I’ve been taking this approach for almost 7 months now and my constant cravings haven’t returned. My blood sugar is still stable.
Turning to food when things are tough has been a default behavior for me in the past. Following a diet that only allowed eating a meal times, and my desire to be a rule follower, resulted in me breaking that physical habit even if the mental tendency is still there.
Ali Shapiro, came up with a super helpful acronym that I use daily to identify my emotional eating triggers: TAIL.
T – Tired
A – Anxious
I – Inadequate
L – Lonely
As I go through my day and have urges to eat, I check in using that acronym. If I’m not physically hungry, I am guaranteed to be dealing with at least one of those emotions. This tool has been a game changer for me.
Episode 8 of my podcast is with Ali and I highly recommend checking it out.
Fundametally, our body needs the fuel our food provides to function. Some fuel is more easily accessed than others. Glucose, which comes from sugar as I understand it, is often most easily utilized.
When I wasn’t eating a balanced diet, my body was going into starvation mode even though I was eating more calories than it would need if it were as simple as calories in and calories out.
When the body is starving, it is going to want a fuel source that is easy and quick. Sugar solves that problem.
This is another place where I think the constant cravings came from. My body wasn’t getting what it needed so it always wanted something it could use quickly.
Following the diet I did, somewhat ironically, reassured my body that I was going to be getting a variety of nutrients and no longer starving. Yet another reason why my body could quiet the “I need sugar” chatter.
Physical Concerns and Mindset Concerns
Rather than a sugar addiction, the real issues were hormone imbalances and malnutrition (physical concerns) and emotional triggers (mindset concerns).
Cutting sugar out of my life helped me address the physical concerns but the mindset work is an ongoing battle. That is where the REAL work of intuitive eating comes into play. If I’m not addressing my thinking about food then it would be way to easy to fall back into the diet trap that led me to feel addicted and out of control in the first place.
So What About the Rats?
There are studies that have documented experiments performed on rats. Some have concluded that the rats were more addicted to sugar than they were to cocaine.

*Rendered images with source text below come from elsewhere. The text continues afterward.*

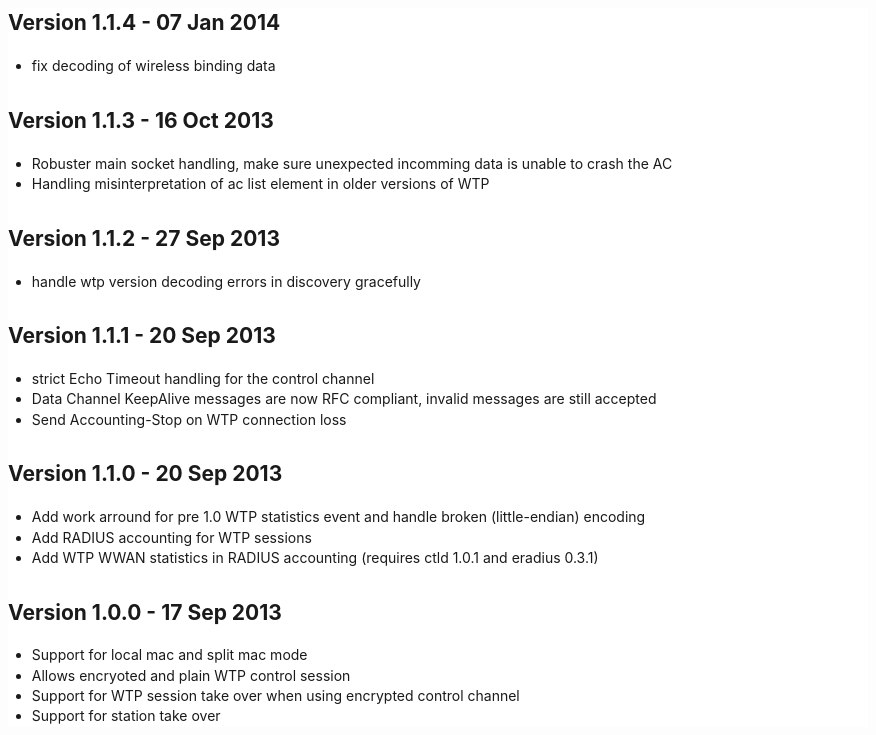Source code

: Version 1.1.4 - 07 Jan 2014
---------------------------

* fix decoding of wireless binding data

Version 1.1.3 - 16 Oct 2013
---------------------------

* Robuster main socket handling, make sure unexpected incomming data
  is unable to crash the AC
* Handling misinterpretation of ac list element in older versions of WTP

Version 1.1.2 - 27 Sep 2013
---------------------------

* handle wtp version decoding errors in discovery gracefully

Version 1.1.1 - 20 Sep 2013
---------------------------

* strict Echo Timeout handling for the control channel
* Data Channel KeepAlive messages are now RFC compliant, invalid
  messages are still accepted
* Send Accounting-Stop on WTP connection loss

Version 1.1.0 - 20 Sep 2013
---------------------------

* Add work arround for pre 1.0 WTP statistics event and handle
  broken (little-endian) encoding
* Add RADIUS accounting for WTP sessions
* Add WTP WWAN statistics in RADIUS accounting
  (requires ctld 1.0.1 and eradius 0.3.1)

Version 1.0.0 - 17 Sep 2013
---------------------------

* Support for local mac and split mac mode
* Allows encryoted and plain WTP control session
* Support for WTP session take over when using encrypted control channel
* Support for station take over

Here are my fundamental problems with those findings based upon the limited research I’ve done on them.
First, as I understand it, the rats were restricted access to the sugar for only a couple hours per day. Anyone who has ever dieted knows that restricting something is a sure way to make ourselves want something more. If the sugar were always available, perhaps it wouldn’t be such a big deal.
Second, sugar is glucose and glucose is fuel for our bodies. As long as our bodies need food to survive, putting a food source up against a non-food source seems like an unreliable test.
There are definitely people whose bodies are more sensitive to the impacts of sugar. There are also certainly people who will feel better when they don’t have any sugar. That is NOT the same thing as being a sugar addict.
If we grew up in a world where meals were nutritionally balanced and sugar was just an occassional part of a joyful life in which folks fix the root causes of problems rather than trying to “feed them”, I think there would be a lot less people calling themselves sugar addicts.